TASK: Provide the number of lines below that include "labels", without any other words.

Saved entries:
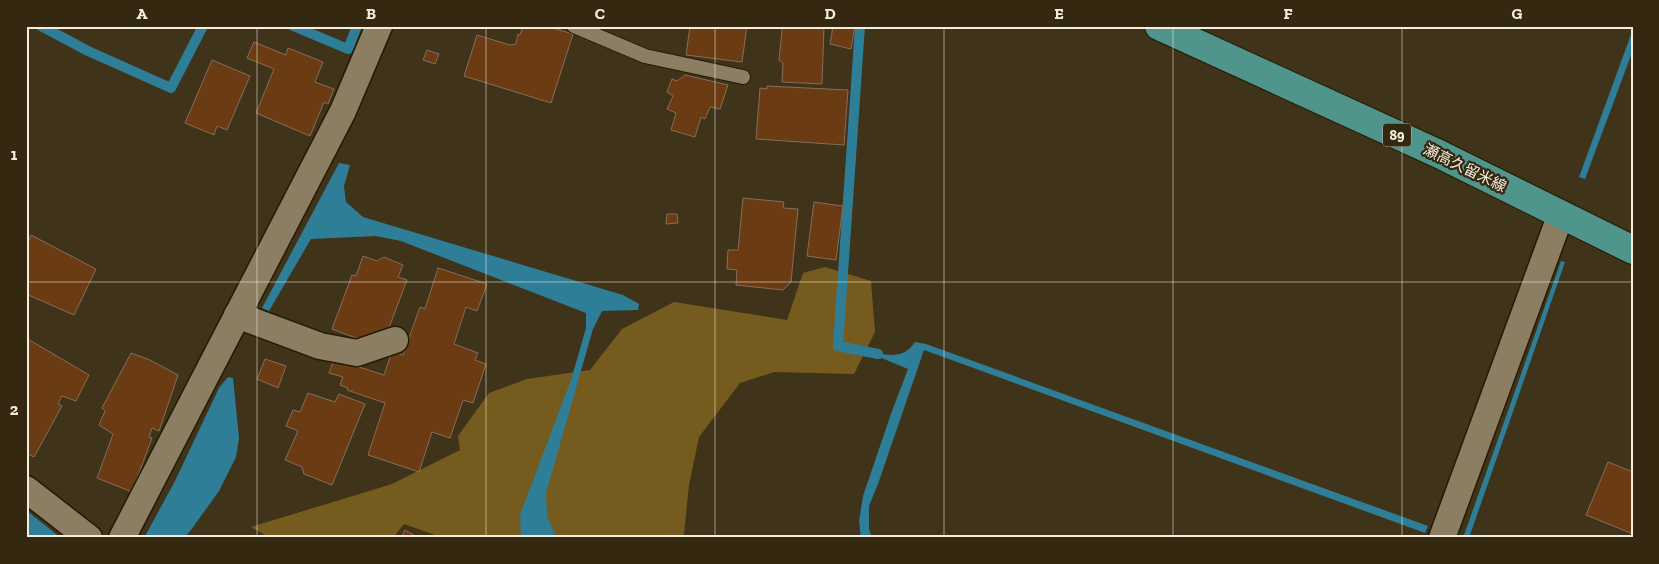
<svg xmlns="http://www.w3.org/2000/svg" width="1659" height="564" viewBox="0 0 1659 564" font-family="'Zilla Slab','Noto Sans JP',serif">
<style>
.forest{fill:#755b1e}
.water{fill:#2f7e98}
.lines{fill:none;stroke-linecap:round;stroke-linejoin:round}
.stream{stroke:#2f7e98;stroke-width:10}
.building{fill:#6b3c13;stroke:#876d5b}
.lane-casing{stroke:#251a02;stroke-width:16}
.street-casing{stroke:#251a02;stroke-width:29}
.primary-casing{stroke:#251a02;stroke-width:30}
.lane{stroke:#8b7e62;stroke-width:14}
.street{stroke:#8b7e62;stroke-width:26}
.primary{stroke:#4f958b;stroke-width:28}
.grid{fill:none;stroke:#f5eedf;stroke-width:1;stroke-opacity:0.55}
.labels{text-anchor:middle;stroke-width:4.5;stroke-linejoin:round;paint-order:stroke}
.shield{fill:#342910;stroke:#bbb3a1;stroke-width:1}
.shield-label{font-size:14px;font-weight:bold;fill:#f5eedf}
.street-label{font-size:15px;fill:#f5eedf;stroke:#342910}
.neatline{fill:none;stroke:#f5eedf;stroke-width:2}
.grid-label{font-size:16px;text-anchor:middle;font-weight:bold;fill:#f5eedf}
</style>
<rect width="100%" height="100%" fill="#3f331a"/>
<polygon class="forest" points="825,267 871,281 875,332 854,374 774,372 740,383 699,437 689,485 684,534 682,538 435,538 435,535 404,524 393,538 270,538 251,527 392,484 460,450 458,436 489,393 527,379 590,370 622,329 674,302 787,320 803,273"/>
<g class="water">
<polygon points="1633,29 1633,50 1585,179 1579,177"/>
<polygon points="339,163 350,165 344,186 346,202 363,217 623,295 639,304 638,310 602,311 593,329 546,493 547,517 557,538 521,538 520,515 571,380 586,328 586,313 401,241 376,236 311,239 269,311 262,308"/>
<polygon points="1561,261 1565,262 1469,538 1463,538"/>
<path d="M915,342L926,344L1428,526L1425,533L924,350L878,484L869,506V529L872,538H861L859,521L863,496L892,411L908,369L867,352C886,354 903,361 915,342Z"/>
<polygon points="228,377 233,378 239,438 236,457 219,491 191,530 184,538 144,538 175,481 219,388"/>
<polygon points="26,510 61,538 30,538 26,535"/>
</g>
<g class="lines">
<g class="stream">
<polyline points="41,26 88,51 171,88 203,26"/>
<polyline points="293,26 348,49 357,26"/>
<polyline points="860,26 838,346 878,354"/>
</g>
</g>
<g class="building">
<polygon points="523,26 546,26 573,34 551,103 464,76 477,35 510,45 516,44 518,34 520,35"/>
<polygon points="690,26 747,26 742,62 686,55"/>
<polygon points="775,26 824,26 822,84 782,82 783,63 779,60 782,29"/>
<polygon points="833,26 855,26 851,49 830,44"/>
<polygon points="254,42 286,55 288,48 323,62 315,82 334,89 328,104 324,102 310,136 256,113 274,69 247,58"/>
<polygon points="427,50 439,54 435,64 423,60"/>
<polygon points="212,60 250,76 227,130 217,126 214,135 185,123"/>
<polygon points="685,75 728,85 720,109 710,107 705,119 701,117 695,137 671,130 676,113 667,109 673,96 667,92 672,79 677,81"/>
<polygon points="767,86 848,90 844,145 756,139 760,88 767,89"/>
<polygon points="743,198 784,202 783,208 798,209 791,282 783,290 736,285 737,270 727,269 728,250 738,250"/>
<polygon points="814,202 843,206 836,260 807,256"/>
<polygon points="667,214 677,214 678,223 666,224"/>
<polygon points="31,235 96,269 74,315 26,294 26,246"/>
<polygon points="363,256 377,261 384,257 403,265 398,277 407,280 385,338 372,344 332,329 352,275 356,276"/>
<polygon points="438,268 487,284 477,311 466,307 454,344 478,353 475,360 486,364 473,403 463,400 450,438 432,432 419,472 368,455 385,403 347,390 348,388 340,385 343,377 329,373 334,359 384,375 392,351 403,355 420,307 425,309"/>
<polygon points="26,338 89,375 76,401 62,396 58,404 62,406 34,457 26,453"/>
<polygon points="131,353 150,360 178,375 159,431 152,428 149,437 152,438 132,492 97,478 113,434 99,425 105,411 102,408"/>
<polygon points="265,359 286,366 278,388 257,379"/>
<polygon points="308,393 335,402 339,394 365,404 332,485 304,474 302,467 285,460 298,431 286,426 293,410 300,412"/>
<polygon points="1608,462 1633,472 1633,534 1586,515"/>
<polygon points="405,530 419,538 401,538"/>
</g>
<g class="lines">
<defs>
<polyline id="lane" points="574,26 645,56 743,77"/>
<g id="street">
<polyline points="237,315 320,346 357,353 395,340"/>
<polyline points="26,489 89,538"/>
<polyline points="122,538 343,111 379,26"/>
<polyline points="1442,538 1561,214"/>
</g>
<polyline id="primary" points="1159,26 1439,154 1633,250"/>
</defs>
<use href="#lane" class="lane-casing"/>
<use href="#street" class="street-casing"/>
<use href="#primary" class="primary-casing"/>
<use href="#lane" class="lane"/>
<use href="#street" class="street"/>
<use href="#primary" class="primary"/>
</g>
<path class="grid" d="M257,26V538M486,26V538M715,26V538M944,26V538M1173,26V538M1402,26V538M26,282H1633"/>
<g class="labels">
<rect class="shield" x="1383" y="123.5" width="28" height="23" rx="4"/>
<g class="shield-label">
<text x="1397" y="140">89</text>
</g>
<g class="street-label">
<text transform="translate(1465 168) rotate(26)" y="5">瀬高久留米線</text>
</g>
</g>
<rect width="1659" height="564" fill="none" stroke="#342910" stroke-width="55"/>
<rect x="28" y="28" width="1604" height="508" class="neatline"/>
<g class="grid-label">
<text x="142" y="19">A</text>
<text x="371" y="19">B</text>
<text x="600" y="19">C</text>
<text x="830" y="19">D</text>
<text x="1059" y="19">E</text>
<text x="1288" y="19">F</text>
<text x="1517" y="19">G</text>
<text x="14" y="160">1</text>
<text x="14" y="415">2</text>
</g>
</svg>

YOUR SOLUTION: 2